## Task directions
Your task is to print, exactly and only, the lines from the start of the entries below through the line with "Californie, est décé". Include both ends, but skip the pictures.

-------- Input for this task

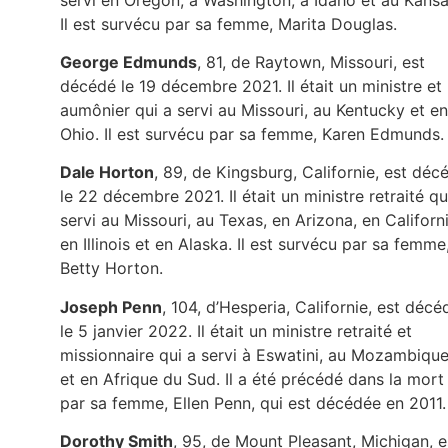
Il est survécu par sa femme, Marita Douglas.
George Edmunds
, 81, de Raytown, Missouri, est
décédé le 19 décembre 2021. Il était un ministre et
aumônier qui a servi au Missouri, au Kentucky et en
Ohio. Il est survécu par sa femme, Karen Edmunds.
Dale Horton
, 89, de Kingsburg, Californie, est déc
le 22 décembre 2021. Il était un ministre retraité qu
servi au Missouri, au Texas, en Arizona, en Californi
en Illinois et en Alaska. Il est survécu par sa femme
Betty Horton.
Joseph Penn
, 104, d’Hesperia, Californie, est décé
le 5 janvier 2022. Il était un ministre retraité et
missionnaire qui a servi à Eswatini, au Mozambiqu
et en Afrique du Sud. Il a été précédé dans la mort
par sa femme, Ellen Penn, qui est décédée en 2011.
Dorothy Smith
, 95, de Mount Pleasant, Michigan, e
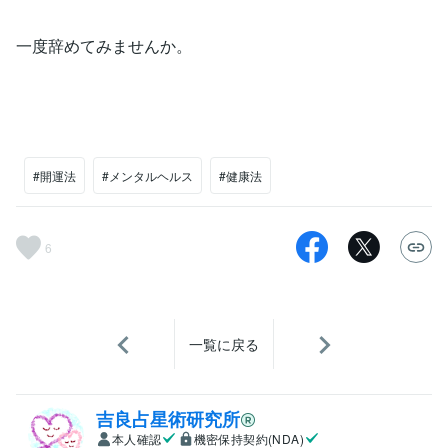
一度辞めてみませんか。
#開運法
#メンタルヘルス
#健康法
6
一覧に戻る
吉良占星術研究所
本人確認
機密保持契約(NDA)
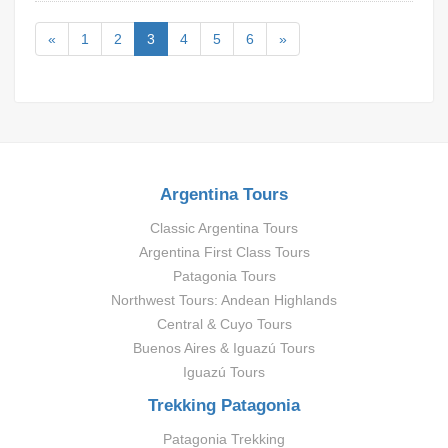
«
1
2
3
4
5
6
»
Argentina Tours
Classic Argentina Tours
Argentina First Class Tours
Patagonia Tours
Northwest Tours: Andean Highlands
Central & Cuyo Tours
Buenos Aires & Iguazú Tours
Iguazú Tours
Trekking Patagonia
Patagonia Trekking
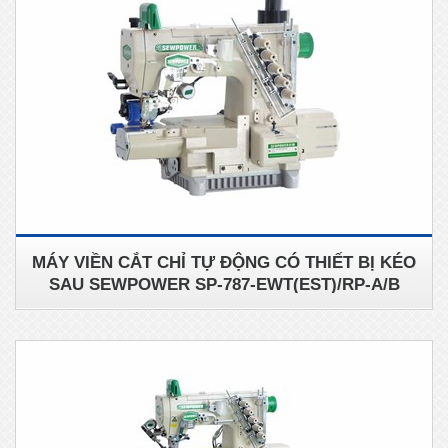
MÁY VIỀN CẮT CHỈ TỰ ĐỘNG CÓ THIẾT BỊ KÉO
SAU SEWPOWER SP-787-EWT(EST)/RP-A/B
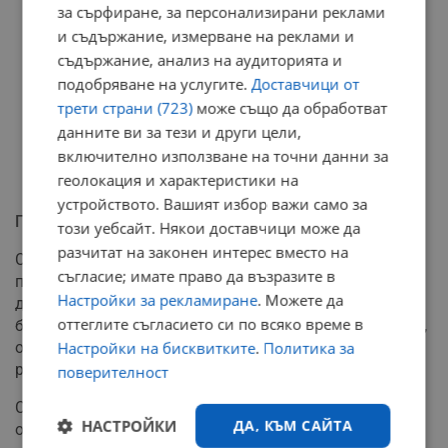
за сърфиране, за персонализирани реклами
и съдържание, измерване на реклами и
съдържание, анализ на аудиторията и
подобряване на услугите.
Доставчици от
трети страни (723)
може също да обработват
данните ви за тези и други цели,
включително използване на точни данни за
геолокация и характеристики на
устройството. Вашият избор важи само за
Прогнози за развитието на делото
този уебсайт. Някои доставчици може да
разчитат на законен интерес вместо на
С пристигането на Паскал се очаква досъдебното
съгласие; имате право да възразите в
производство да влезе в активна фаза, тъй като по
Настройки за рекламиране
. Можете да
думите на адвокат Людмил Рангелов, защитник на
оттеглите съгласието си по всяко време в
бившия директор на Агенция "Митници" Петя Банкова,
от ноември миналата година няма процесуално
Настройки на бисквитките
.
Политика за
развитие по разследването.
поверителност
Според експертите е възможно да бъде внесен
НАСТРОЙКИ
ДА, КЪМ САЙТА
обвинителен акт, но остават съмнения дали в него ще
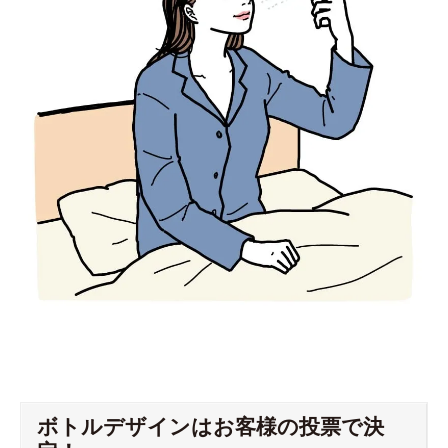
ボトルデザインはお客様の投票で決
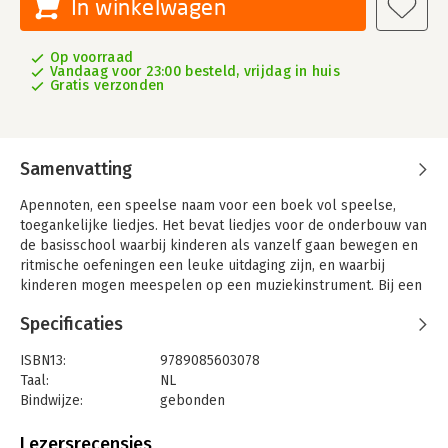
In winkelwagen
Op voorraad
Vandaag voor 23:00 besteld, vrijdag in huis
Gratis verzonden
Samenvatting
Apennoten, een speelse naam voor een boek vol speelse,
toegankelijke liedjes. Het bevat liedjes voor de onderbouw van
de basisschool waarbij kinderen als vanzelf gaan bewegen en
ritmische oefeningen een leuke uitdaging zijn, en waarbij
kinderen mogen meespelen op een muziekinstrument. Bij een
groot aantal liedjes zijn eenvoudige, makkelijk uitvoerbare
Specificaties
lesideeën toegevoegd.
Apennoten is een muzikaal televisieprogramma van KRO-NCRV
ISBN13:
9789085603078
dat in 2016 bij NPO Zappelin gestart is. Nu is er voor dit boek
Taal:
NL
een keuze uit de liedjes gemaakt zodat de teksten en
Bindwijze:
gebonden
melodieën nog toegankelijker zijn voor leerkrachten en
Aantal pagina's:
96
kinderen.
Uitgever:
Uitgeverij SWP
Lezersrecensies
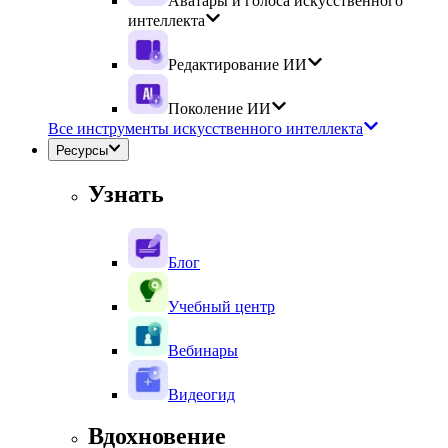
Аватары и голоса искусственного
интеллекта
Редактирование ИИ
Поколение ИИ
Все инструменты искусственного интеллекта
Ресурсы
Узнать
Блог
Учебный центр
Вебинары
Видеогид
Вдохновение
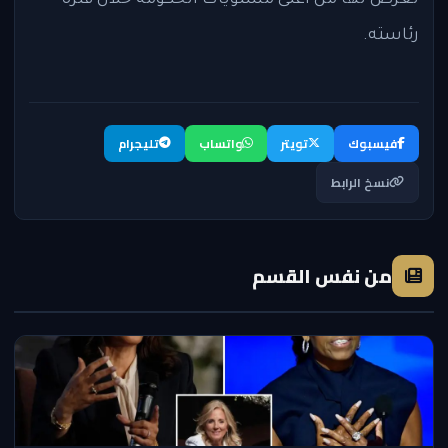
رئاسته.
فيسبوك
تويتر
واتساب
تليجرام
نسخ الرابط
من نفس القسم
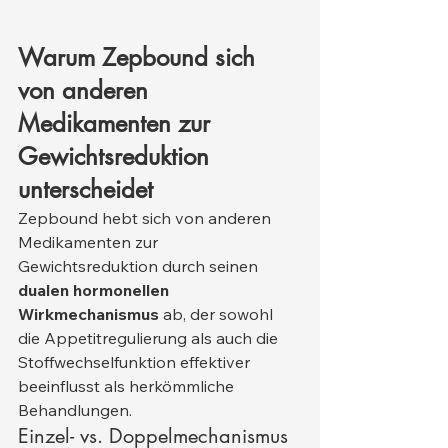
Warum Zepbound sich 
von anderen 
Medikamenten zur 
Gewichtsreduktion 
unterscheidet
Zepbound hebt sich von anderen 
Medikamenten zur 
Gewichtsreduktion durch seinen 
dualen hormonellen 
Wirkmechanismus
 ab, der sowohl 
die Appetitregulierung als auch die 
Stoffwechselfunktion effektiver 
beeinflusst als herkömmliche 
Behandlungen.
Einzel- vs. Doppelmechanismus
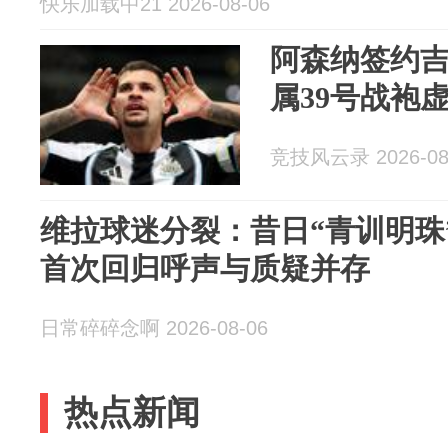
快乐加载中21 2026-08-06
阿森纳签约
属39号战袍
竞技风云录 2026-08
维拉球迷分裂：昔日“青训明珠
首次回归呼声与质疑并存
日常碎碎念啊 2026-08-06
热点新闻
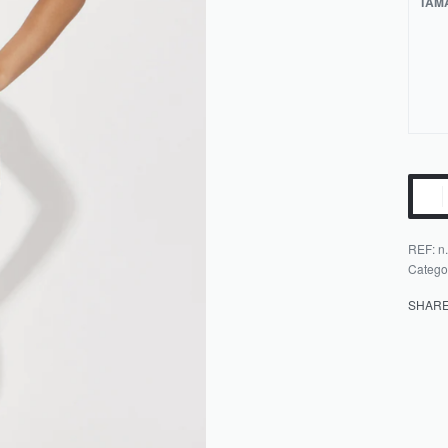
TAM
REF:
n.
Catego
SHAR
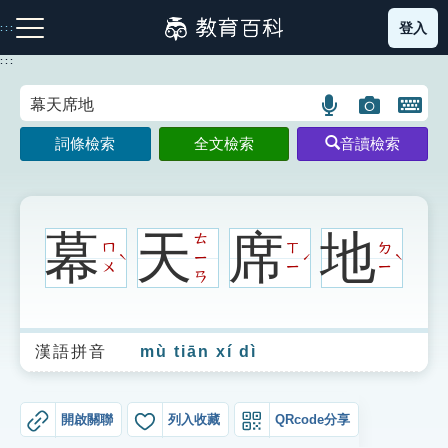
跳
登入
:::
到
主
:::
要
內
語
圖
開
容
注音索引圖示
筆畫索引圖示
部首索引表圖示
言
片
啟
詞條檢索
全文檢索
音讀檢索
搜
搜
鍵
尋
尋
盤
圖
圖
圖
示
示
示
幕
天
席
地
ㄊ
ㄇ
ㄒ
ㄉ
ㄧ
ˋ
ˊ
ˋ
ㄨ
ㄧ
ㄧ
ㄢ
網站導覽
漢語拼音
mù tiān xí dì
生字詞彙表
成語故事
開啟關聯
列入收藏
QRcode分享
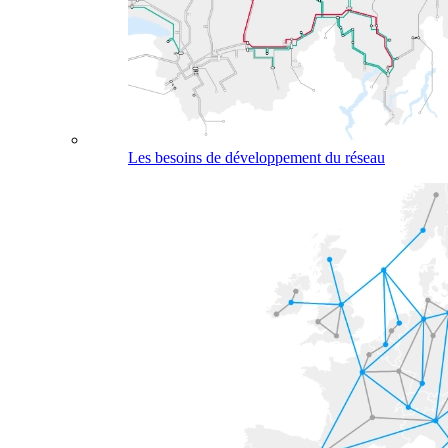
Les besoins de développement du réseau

----------------

## Solved exercise
Il est survécu par sa femme, Marita Douglas.
George Edmunds
, 81, de Raytown, Missouri, est
décédé le 19 décembre 2021. Il était un ministre et
aumônier qui a servi au Missouri, au Kentucky et en
Ohio. Il est survécu par sa femme, Karen Edmunds.
Dale Horton
, 89, de Kingsburg, Californie, est déc
le 22 décembre 2021. Il était un ministre retraité qu
servi au Missouri, au Texas, en Arizona, en Californi
en Illinois et en Alaska. Il est survécu par sa femme
Betty Horton.
Joseph Penn
, 104, d’Hesperia, Californie, est décé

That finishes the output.